Question

Terri Vogel, an amateur motorcycle racer, averages 129.52 seconds per 2.5 mile lap (in a 7 lap race) with a standard deviation of 2.29 seconds . The distribution of her race times is normally distributed. We are interested in one of her randomly selected laps. (Source: log book of Terri Vogel) Let X be the number of seconds for a randomly selected lap. Round all answers to 4 decimal places where possible.

a. What is the distribution of X? X ~ N(,)

b. Find the proportion of her laps that are completed between 128.32 and 129.65 seconds.

c. The fastest 4% of laps are under seconds.
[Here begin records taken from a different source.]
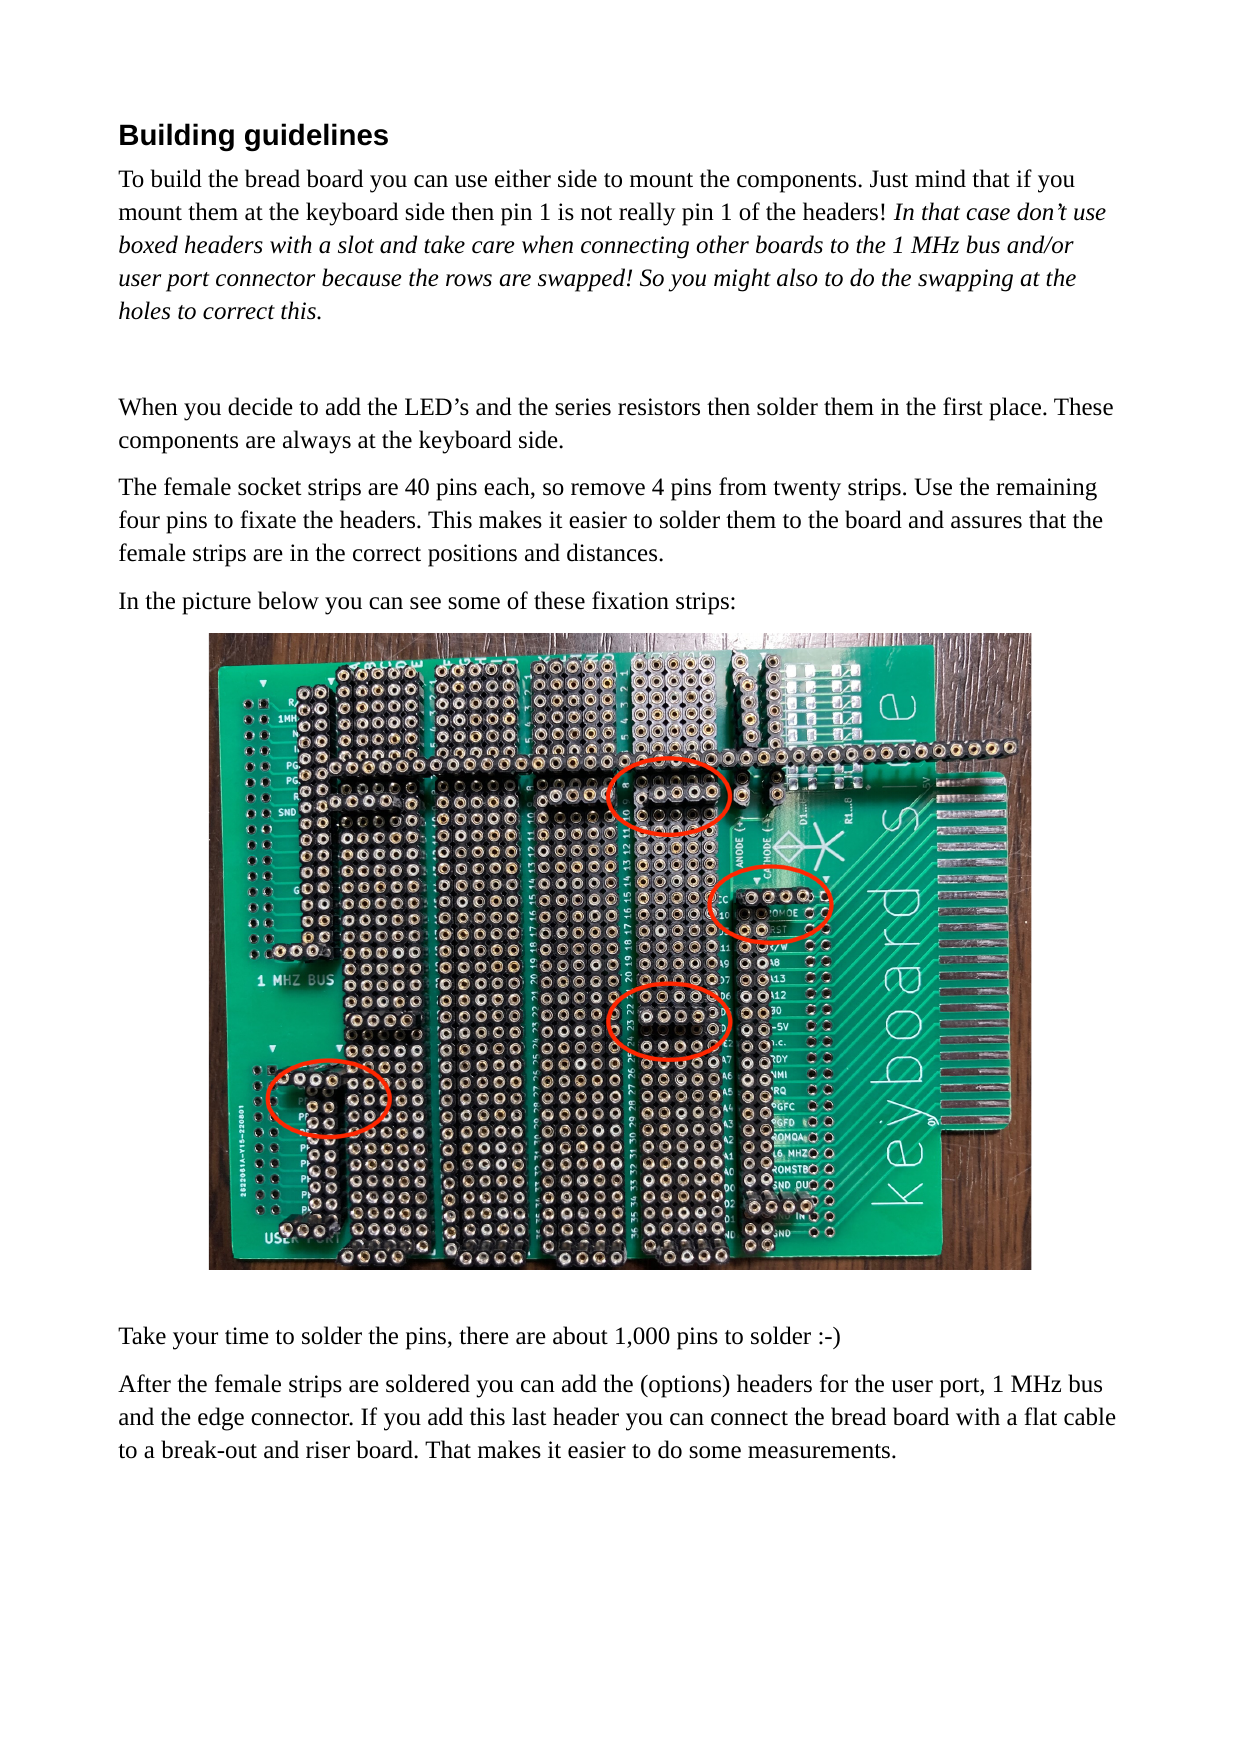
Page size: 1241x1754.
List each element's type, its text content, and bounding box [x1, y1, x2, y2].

text After the female strips are soldered you can add the (options) headers for the user port, 1 MHz bus and the edge connector. If you add this last header you can connect the bread board with a flat cable to a break-out and riser board. That makes it easier to do some measurements. [118, 1369, 1122, 1463]
text When you decide to add the LED’s and the series resistors then solder them in the first place. These components are always at the keyboard side. [118, 392, 1122, 453]
text The female socket strips are 40 pins each, so remove 4 pins from twenty strips. Use the remaining four pins to fixate the headers. This makes it easier to solder them to the board and assures that the female strips are in the correct positions and distances. [118, 472, 1122, 567]
subtitle Building guidelines [118, 118, 1122, 152]
text To build the bread board you can use either side to mount the components. Just mind that if you mount them at the keyboard side then pin 1 is not really pin 1 of the headers! In that case don’t use boxed headers with a slot and take care when connecting other boards to the 1 MHz bus and/or user port connector because the rows are swapped! So you might also to do the swapping at the holes to correct this. [118, 164, 1122, 325]
text In the picture below you can see some of these fixation strips: [118, 586, 1122, 615]
text Take your time to solder the pins, there are about 1,000 pins to solder :-) [118, 1321, 1122, 1350]
picture [208, 633, 1032, 1270]
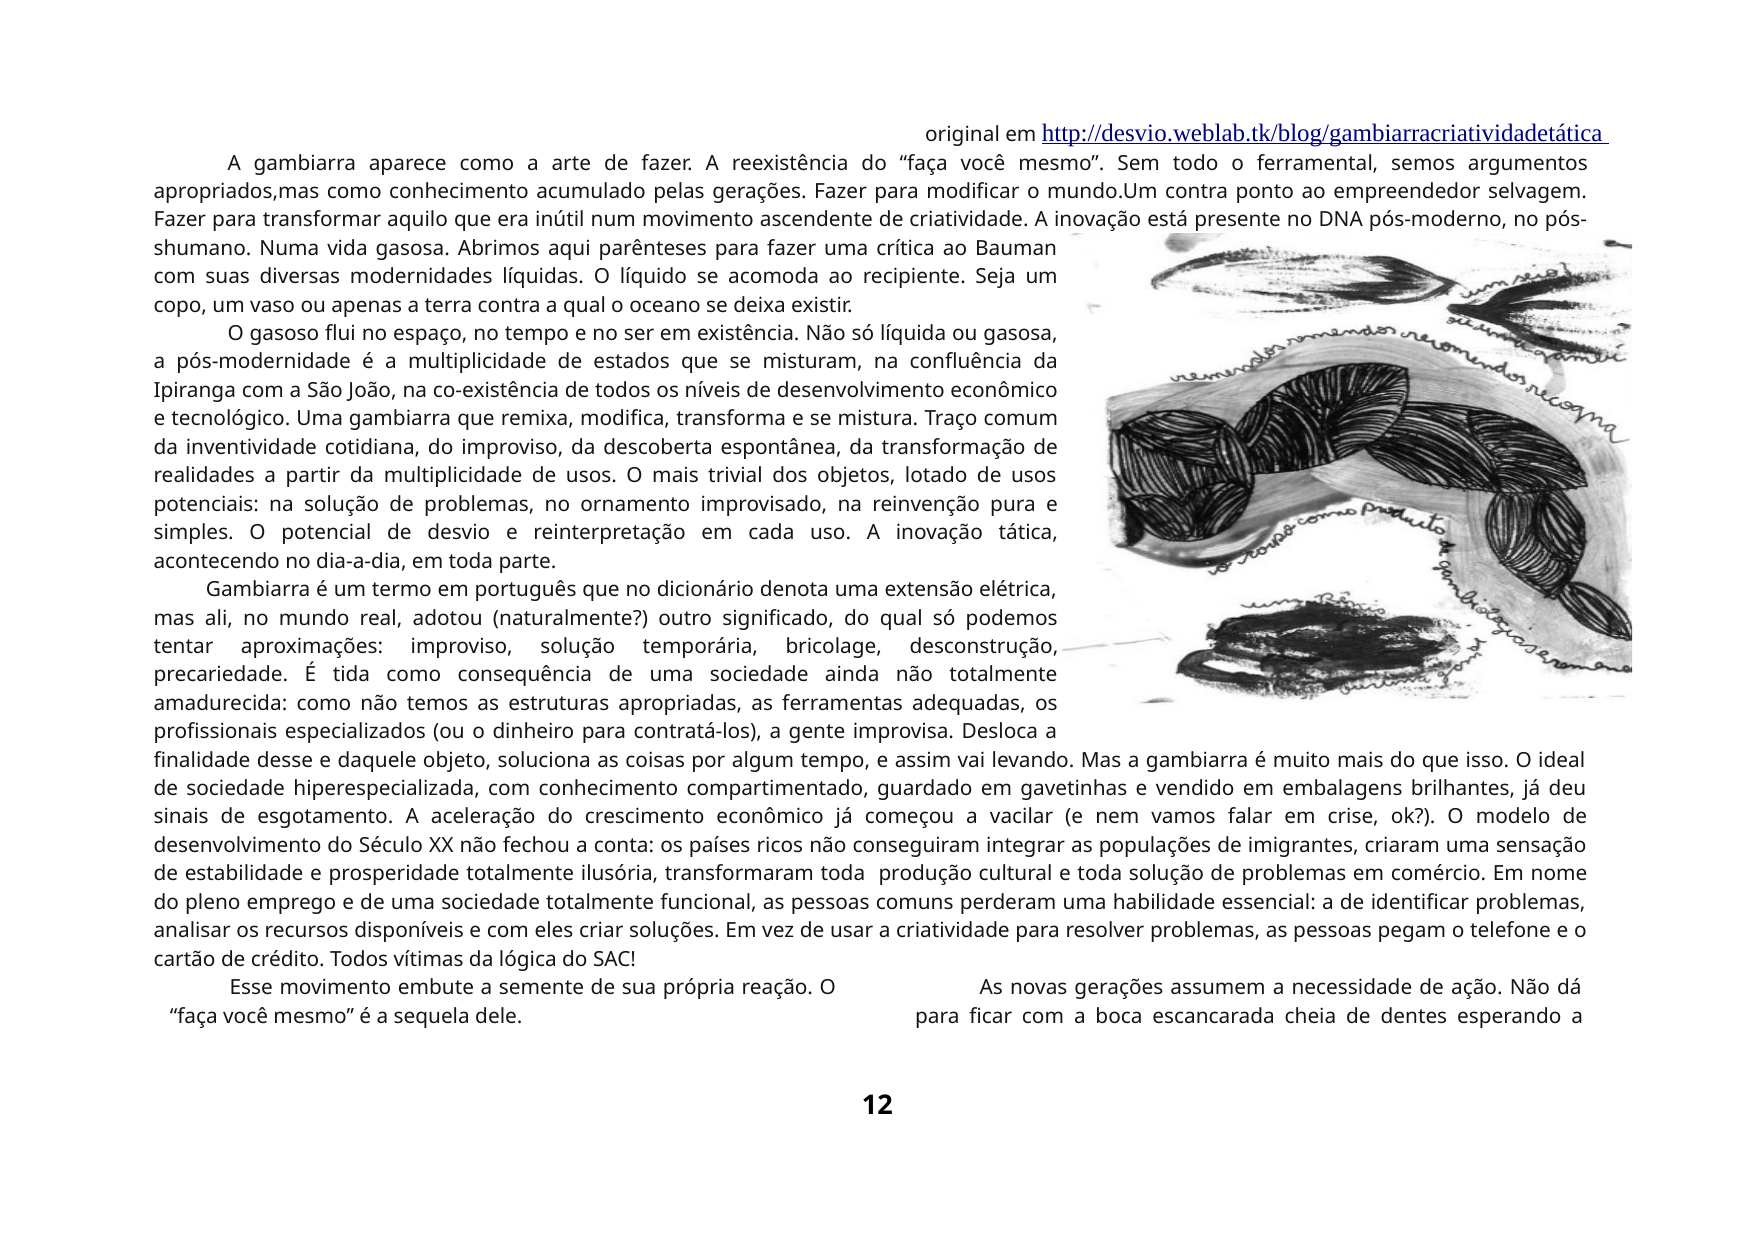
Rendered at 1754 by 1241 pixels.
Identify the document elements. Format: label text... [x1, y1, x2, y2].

text O gasoso flui no espaço, no tempo e no ser em existência. Não só líquida ou gasosa, a pós-modernidade é a multiplicidade de estados que se misturam, na confluência da Ipiranga com a São João, na co-existência de todos os níveis de desenvolvimento econômico e tecnológico. Uma gambiarra que remixa, modifica, transforma e se mistura. Traço comum da inventividade cotidiana, do improviso, da descoberta espontânea, da transformação de realidades a partir da multiplicidade de usos. O mais trivial dos objetos, lotado de usos potenciais: na solução de problemas, no ornamento improvisado, na reinvenção pura e simples. O potencial de desvio e reinterpretação em cada uso. A inovação tática, acontecendo no dia-a-dia, em toda parte. [153, 318, 1058, 574]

d. The middle 50% of her laps are from seconds to seconds

Answer 1

SlutionA:

X~N(129.52 ,2.29 )

SolutionB:

P(128.32<X<129.65)

use belwo R code:

library(tigerstats)
pnormGC(bound=c(128.32,129.65),region="between", mean=129.52 ,sd=2.29,graph=TRUE)

=0.2225

0.2225

c. The fastest 4% of laps are under seconds.

z score for 4%

is qnorm(0.04) = -1.750686

z= -1.750686

z=x-mean/sd

-1.750686=x-129.52 /2.29

x=-1.750686*2.29+129.52

x= 125.5109

x=125.51

he fastest 4% of laps are under 125.51 seconds

Solutiond:

Q1=0.25

z score is -0.6744898

z=xmean/sd

-0.6744898=x-129.52 /2.29

x=-0.6744898*2.29+129.52

x= 127.9754

For Q3

zscore is

qnorm(0.75)

=0.6744898

z=x-mean/sd

0.6744898=x-129.52 /2.29

x=2.29 *0.6744898+129.52

x= 131.0646

x=131.06

The middle 50% of her laps are from 127.98 seconds to 131.06 seconds.